@informateur.ci- La région du Bounkani, dans le nord-est de la Côte d’Ivoire, fait face à un afflux massif de réfugiés ghanéens. Selon le président du conseil régional, Philippe Hien, près de 10 000 personnes, principalement des femmes, des enfants et des personnes âgées, ont récemment traversé la frontière pour trouver refuge dans une demi-douzaine de villages ivoiriens. Ce déplacement est la conséquence directe d’un conflit foncier qui oppose plusieurs communautés au Ghana.
Cette arrivée s’ajoute aux plus de 30 000 demandeurs d’asile burkinabè déjà présents dans la région, selon les statistiques du Haut-Commissariat des Nations Unies pour les Réfugiés (HCR). Une situation qui met une pression considérable sur les populations locales, elles-mêmes confrontées à des difficultés économiques et sociales importantes. «C’est une situation qui nous est pénible, explique Philippe Hien au micro de RFI. Se retrouver avec plus de 10 000 réfugiés venus de notre frontière devient intenable. Ces personnes vont se retrouver parmi nos populations, ce qui accentue la pression sur les moyens de subsistance de nos habitants.»
Le président du conseil régional alerte également sur l’impact des dérèglements climatiques. Selon lui, la région a connu cette année de très faibles précipitations, compromettant les récoltes et risquant de laisser les greniers pratiquement vides. «Cela nous laisse présager des moments très difficiles pour nos populations», souligne-t-il, exprimant sa crainte que la situation ne dégénère en violences.
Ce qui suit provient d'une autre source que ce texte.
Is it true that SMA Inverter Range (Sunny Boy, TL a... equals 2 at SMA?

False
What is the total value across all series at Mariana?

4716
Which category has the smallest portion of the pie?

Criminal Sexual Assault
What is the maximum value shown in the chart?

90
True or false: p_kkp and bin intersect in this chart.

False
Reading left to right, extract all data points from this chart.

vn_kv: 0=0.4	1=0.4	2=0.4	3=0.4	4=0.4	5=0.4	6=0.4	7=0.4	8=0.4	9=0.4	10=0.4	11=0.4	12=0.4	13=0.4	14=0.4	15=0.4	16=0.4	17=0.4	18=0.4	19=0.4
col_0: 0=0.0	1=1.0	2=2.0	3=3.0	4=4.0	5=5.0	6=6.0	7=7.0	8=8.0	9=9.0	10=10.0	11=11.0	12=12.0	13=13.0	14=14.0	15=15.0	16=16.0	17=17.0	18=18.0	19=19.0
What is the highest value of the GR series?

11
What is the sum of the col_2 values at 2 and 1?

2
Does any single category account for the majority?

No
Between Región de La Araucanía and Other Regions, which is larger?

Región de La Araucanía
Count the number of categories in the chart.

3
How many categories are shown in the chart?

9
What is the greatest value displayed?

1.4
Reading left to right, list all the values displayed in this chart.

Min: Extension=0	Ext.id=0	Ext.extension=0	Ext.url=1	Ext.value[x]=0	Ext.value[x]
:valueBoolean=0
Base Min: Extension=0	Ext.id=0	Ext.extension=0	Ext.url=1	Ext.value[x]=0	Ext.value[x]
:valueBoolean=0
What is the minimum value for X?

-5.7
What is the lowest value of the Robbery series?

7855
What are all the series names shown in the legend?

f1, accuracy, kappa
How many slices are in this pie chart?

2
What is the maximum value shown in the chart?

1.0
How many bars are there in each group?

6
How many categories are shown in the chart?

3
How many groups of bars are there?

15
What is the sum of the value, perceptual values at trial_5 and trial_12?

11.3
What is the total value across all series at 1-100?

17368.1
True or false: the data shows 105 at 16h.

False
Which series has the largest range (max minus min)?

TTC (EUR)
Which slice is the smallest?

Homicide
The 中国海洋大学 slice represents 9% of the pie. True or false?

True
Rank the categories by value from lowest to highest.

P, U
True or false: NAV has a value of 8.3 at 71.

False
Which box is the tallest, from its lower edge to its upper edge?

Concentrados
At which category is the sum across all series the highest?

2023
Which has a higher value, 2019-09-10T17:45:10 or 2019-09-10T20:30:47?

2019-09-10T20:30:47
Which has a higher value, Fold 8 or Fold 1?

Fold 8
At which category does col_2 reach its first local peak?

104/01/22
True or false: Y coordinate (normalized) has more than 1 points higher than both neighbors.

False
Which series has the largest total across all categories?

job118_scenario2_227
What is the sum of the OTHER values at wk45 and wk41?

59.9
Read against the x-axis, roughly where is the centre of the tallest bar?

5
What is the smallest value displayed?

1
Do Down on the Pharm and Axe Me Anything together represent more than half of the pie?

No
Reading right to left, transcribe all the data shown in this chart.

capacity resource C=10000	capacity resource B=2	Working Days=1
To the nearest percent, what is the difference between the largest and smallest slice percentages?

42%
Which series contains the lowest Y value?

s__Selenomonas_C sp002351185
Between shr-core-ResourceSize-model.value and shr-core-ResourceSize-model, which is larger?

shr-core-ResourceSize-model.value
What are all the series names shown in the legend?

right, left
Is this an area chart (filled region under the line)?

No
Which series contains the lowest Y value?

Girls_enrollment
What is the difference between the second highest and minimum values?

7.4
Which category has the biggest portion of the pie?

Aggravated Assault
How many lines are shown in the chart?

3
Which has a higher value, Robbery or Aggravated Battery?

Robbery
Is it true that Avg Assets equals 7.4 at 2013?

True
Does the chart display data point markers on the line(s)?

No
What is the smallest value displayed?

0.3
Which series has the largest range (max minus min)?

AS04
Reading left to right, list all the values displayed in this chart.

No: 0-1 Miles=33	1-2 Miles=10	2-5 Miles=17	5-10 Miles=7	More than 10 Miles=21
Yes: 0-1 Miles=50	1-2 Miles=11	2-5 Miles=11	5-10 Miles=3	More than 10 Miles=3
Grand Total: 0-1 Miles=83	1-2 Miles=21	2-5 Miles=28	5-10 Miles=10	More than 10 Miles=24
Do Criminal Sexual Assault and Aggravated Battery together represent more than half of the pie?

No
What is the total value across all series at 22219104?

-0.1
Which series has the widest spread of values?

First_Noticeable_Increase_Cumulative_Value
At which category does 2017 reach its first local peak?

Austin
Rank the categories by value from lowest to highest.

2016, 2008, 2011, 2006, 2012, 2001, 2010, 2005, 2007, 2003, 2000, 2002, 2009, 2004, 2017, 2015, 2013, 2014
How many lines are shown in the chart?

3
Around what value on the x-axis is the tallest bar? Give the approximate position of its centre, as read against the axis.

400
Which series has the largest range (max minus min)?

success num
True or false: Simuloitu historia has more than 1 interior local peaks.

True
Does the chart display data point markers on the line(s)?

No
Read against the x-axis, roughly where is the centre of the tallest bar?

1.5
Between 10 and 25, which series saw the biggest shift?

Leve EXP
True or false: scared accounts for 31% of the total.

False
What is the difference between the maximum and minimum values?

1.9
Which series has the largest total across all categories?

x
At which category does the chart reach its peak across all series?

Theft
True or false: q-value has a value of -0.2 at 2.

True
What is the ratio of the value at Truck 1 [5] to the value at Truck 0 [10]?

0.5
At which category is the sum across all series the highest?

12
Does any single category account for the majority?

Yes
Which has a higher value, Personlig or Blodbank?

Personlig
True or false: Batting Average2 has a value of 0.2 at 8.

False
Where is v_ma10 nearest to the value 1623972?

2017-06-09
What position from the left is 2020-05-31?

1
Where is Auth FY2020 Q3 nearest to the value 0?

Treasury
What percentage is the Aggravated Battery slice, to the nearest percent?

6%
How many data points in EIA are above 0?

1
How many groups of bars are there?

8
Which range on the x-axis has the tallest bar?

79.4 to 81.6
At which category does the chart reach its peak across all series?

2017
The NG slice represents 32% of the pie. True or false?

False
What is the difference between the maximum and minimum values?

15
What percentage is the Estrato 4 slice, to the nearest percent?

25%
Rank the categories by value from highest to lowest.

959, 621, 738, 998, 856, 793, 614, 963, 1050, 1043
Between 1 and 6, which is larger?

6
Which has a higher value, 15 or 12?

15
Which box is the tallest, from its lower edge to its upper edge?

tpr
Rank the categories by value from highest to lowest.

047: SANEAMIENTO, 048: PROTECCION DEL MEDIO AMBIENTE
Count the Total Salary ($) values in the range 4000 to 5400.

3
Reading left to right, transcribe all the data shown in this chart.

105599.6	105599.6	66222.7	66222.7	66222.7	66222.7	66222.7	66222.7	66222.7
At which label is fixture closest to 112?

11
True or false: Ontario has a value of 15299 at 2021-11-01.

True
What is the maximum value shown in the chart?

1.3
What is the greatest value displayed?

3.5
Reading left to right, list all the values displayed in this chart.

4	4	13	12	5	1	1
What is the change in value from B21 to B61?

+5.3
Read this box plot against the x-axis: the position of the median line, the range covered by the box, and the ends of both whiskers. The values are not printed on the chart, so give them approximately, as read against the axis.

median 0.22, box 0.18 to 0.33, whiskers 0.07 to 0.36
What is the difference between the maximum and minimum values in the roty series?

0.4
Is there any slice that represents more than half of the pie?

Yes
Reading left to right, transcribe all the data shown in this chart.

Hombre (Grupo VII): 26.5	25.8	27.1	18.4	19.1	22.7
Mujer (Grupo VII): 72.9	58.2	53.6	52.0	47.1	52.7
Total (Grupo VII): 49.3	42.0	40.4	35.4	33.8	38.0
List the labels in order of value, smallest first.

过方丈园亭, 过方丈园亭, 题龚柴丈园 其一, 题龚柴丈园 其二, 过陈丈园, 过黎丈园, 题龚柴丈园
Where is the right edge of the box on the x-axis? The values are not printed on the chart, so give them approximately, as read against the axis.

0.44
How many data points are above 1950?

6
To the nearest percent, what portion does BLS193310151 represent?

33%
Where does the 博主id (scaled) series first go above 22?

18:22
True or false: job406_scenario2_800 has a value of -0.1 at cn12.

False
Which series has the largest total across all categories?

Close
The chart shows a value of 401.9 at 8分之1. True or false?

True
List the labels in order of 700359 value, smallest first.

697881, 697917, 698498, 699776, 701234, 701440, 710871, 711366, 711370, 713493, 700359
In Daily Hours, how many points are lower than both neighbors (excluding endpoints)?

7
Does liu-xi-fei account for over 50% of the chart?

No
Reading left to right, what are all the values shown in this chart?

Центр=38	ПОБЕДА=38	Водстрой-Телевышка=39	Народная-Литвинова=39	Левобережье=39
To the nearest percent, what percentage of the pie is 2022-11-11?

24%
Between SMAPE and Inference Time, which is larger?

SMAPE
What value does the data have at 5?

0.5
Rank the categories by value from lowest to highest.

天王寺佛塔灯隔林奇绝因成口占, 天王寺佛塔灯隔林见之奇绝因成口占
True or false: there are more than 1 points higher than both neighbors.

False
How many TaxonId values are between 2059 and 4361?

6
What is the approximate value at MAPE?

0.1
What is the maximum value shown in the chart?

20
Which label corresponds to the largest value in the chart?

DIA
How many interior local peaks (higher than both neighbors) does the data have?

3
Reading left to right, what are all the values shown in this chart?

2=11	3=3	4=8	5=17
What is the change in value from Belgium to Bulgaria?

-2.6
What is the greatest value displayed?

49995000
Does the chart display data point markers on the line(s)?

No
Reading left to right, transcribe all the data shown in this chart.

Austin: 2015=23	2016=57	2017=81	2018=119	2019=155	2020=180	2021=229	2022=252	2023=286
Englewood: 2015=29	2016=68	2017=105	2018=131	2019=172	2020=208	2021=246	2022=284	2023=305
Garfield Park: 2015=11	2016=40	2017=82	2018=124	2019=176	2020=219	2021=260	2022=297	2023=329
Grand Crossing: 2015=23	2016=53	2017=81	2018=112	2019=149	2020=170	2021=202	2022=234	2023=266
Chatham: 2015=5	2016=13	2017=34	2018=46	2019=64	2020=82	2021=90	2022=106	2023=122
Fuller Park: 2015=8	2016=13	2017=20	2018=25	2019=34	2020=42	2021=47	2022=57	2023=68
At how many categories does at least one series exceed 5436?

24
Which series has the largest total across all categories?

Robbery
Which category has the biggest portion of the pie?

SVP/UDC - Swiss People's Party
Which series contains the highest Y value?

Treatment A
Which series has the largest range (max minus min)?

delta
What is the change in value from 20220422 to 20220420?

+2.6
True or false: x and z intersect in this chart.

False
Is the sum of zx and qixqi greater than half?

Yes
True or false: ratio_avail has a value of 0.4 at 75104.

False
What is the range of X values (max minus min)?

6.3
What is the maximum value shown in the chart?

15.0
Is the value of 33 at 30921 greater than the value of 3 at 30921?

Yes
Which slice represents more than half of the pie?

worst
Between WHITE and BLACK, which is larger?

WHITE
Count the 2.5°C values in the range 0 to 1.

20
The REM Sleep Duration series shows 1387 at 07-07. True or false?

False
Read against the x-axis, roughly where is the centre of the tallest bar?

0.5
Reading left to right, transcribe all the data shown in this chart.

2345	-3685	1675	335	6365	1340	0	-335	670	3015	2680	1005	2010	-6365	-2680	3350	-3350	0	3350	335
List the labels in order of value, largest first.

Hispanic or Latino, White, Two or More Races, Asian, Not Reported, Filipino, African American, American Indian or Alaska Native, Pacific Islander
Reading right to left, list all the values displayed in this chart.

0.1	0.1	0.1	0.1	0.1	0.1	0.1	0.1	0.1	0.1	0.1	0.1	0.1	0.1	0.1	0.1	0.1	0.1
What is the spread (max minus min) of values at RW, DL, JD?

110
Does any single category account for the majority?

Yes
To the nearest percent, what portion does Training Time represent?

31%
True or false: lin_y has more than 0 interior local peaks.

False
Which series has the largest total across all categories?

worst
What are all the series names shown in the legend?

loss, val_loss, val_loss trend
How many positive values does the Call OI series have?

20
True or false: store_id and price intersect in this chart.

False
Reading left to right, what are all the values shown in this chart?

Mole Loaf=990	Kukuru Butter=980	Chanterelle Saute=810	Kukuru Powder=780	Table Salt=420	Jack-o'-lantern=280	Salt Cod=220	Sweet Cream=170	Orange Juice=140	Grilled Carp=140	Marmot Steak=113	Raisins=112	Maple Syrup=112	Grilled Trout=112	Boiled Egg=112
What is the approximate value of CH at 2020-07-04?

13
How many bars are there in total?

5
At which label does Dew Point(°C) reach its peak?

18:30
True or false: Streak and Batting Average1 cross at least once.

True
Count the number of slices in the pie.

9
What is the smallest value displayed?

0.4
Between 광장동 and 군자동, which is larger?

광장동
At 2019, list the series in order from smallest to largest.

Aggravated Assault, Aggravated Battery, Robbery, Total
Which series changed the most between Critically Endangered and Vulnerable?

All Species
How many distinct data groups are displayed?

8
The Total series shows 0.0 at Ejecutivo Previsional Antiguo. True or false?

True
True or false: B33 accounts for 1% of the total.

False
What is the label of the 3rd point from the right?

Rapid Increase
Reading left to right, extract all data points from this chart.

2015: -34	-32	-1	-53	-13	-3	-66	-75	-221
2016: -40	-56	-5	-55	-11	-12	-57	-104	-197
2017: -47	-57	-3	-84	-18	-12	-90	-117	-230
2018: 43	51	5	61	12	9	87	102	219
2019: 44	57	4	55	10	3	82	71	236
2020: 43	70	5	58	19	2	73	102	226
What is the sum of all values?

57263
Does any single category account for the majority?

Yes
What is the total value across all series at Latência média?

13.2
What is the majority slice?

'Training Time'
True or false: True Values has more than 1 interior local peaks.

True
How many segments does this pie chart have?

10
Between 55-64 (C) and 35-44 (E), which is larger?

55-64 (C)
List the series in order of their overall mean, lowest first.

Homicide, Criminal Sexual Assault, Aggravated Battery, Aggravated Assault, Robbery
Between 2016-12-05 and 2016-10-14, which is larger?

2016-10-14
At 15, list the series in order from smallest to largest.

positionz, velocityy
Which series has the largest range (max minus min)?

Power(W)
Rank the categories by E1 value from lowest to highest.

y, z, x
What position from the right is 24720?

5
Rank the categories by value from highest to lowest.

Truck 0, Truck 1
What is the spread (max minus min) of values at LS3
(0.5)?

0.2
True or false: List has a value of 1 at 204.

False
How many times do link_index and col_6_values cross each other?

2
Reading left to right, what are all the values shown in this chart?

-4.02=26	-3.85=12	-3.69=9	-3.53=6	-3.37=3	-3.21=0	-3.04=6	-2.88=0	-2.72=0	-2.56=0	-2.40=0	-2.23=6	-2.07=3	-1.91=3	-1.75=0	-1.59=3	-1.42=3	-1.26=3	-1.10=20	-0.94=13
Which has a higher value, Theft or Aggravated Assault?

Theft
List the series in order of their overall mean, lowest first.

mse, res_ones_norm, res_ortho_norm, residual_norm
Face à l’urgence humanitaire, le conseil régional du Bounkani a d’ores et déjà mobilisé des ressources pour soutenir les réfugiés et les habitants. En deux jours, cinq tonnes de riz ont été distribuées afin de répondre aux besoins alimentaires immédiats et d’éviter une crise plus grave. « Nous essayons de colmater les brèches, le temps qu’une solution durable soit trouvée pour améliorer les conditions de vie des réfugiés et des populations qui les accueillent», précise Philippe Hien.
Les autorités locales et les organisations humanitaires appellent désormais à un soutien national et international pour faire face à cette situation critique. Le Bounkani, déjà fragile sur le plan économique et social, se retrouve ainsi au cœur d’un défi humanitaire majeur, illustrant l’urgence de solutions durables pour protéger à la fois les réfugiés et les communautés d’accueil.